**出典文書**
「認知の歪み」という言葉をご存知でしょうか。
これは、物事を偏った見方で捉えてしまう思考パターンのことです。
例として、「全か無かの思考(全てを白か黒かで判断してしまう)」や「~すべき思考」などが知られています。
誰にでも多少はあるものですが、その偏りが強くなりすぎると、生きづらさやメンタル不調につながることがあります。
このページではそんな「認知の歪み」について、簡単にご紹介します。
※具体的な認知の歪みのパターンや詳細の説明は、このページでは省略しています。ネット上に分かりやすい解説記事が多数ありますので、もし興味のある方は検索してみてください。
認知の歪みがあるのは、あなたのせいではありません
まずお伝えしたいのは、認知の歪みがある自分をおかしいと思ったり、弱い、ダメだなどと思って責めたりすることは可能な限りしないでほしい、ということです。
認知の歪みは、幼少期の体験(特に身近な大人との関わり)やトラウマ体験、ストレスが長く続く環境などの要因が絡み合って生まれることが知られています。
例として、小さなミスを執拗に指摘されるなど、完璧であることを求め続けられた子どもは、「完璧でないと価値がない」と思い込んでしまい、「全か無かの思考」を身につけやすくなります。
自分を守るために、そうした考え方を身につけざるを得なかった方も多いのではないでしょうか。
いずれにしても、認知の歪みがあるのはあなたの責任ではなく、あなたは悪くありません。
認知の歪みを知るには
原因が何であるにせよ、もし自分を苦しめうる要因があるならそれを知って、ゆるめたいと感じる方も多いかと思います。
これにはネットで検索すると出てくる、認知の歪みをセルフチェックできるサイトの活用がおすすめです。
一連の質問に回答することで、自分にどんな傾向があるかを知ることができます。

**課題の目的**
認知の歪みを紹介する文章を、その最後の文の後から書き継ぎなさい。

**データ項目**

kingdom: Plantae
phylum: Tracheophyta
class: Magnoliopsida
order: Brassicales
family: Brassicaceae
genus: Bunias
...
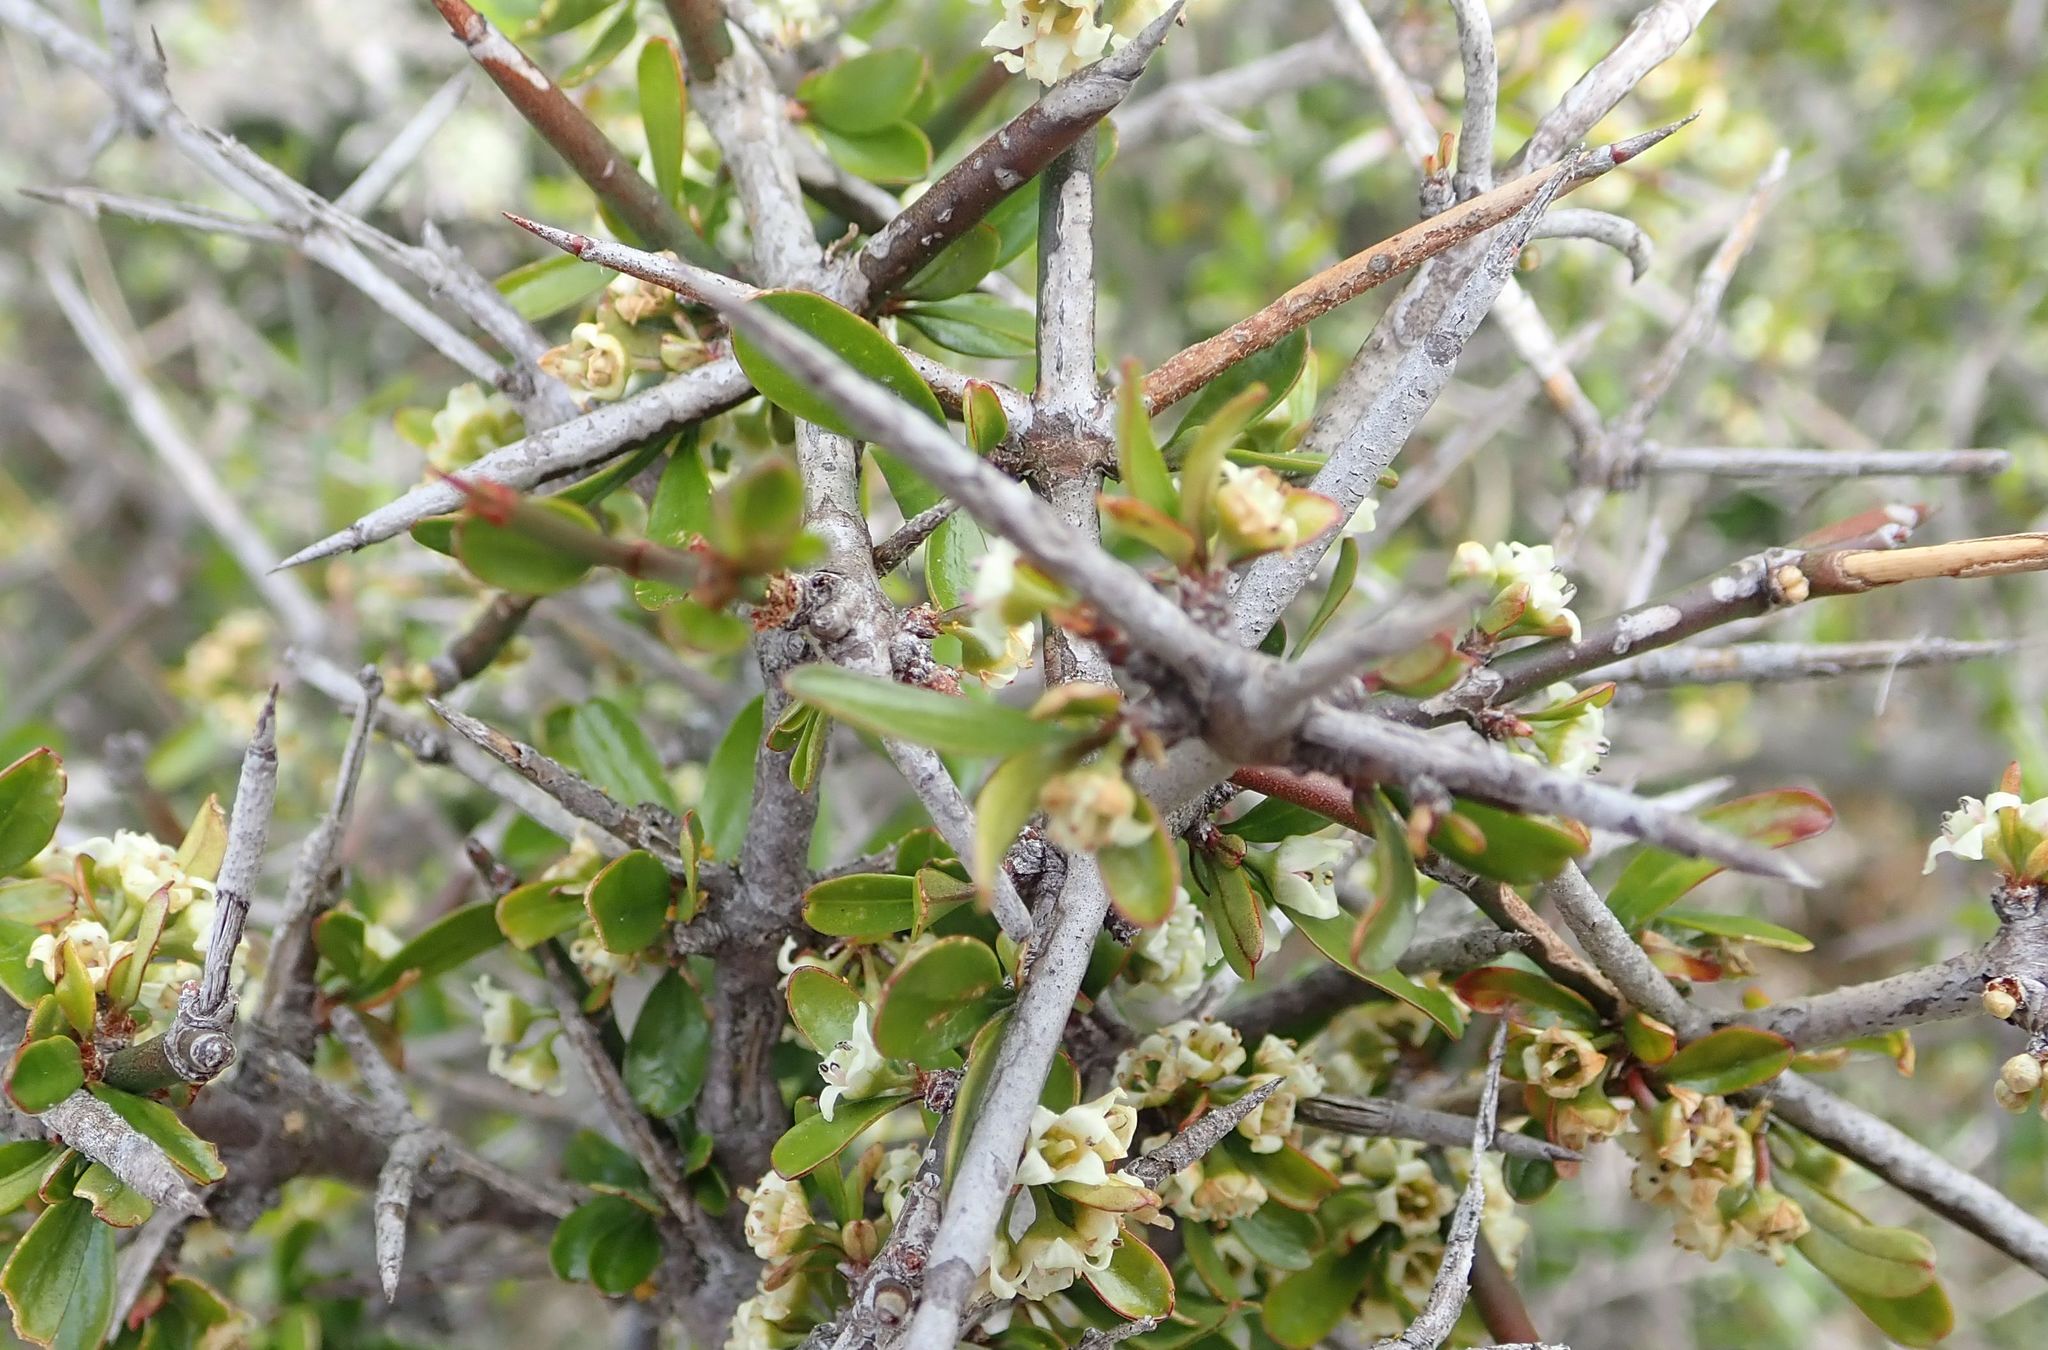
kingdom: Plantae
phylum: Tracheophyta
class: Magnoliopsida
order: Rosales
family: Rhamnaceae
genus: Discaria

**演習の結果**
※正確な診断には専門家の助けが必要です。あくまでも参考としてご活用ください。
認知の歪みをゆるめるには
※以下で紹介する方法は、心理的な負担を伴う場合があります。無理をせず、心身の状態に応じて、主治医や専門家と相談しながら取り組むようにしてください。
※ここでは概要のみご紹介しています。詳細が気になった方は、ご無理のない範囲で調べてみてください。
認知行動療法
認知の歪みにアプローチする方法として最もよく知られているのが、認知行動療法(CBT)です。
個人で取り組む際には、「コラム法」と呼ばれる心理ワークがよく用いられます。
また最近では、認知行動療法に特化したアプリなどもあります。
ご自身が続けやすく、効果を感じやすい方法を探してみるのも良いかと思います。
一人で頑張るのはなかなか難しいと感じた場合は、カウンセリングや専門家のサポートを活用するのもおすすめです。
インナーチャイルドワーク
もう一つご紹介したいのが、インナーチャイルドワークです。
これは、自分の中にいる「傷ついた子どもの自分(インナーチャイルド)」に意識を向け、癒してあげるワークです。
認知の歪みを生んでいる大きな要因の一つは、過去の傷つきです。
イメージとしては過去の傷ついた自分が、「こうしないとまた傷つくよ!」と言って今の自分を守ろうとしてくれているような感じでしょうか。
ただその働きが今の環境に合っていなかったり過剰だったりすると、生きづらさを生んでしまうこともあります。
そんな過去の自分に「ありがとう、もう大丈夫だよ」と言って抱きしめ、慰めてあげることで、行き過ぎた防衛反応をゆるめることができます。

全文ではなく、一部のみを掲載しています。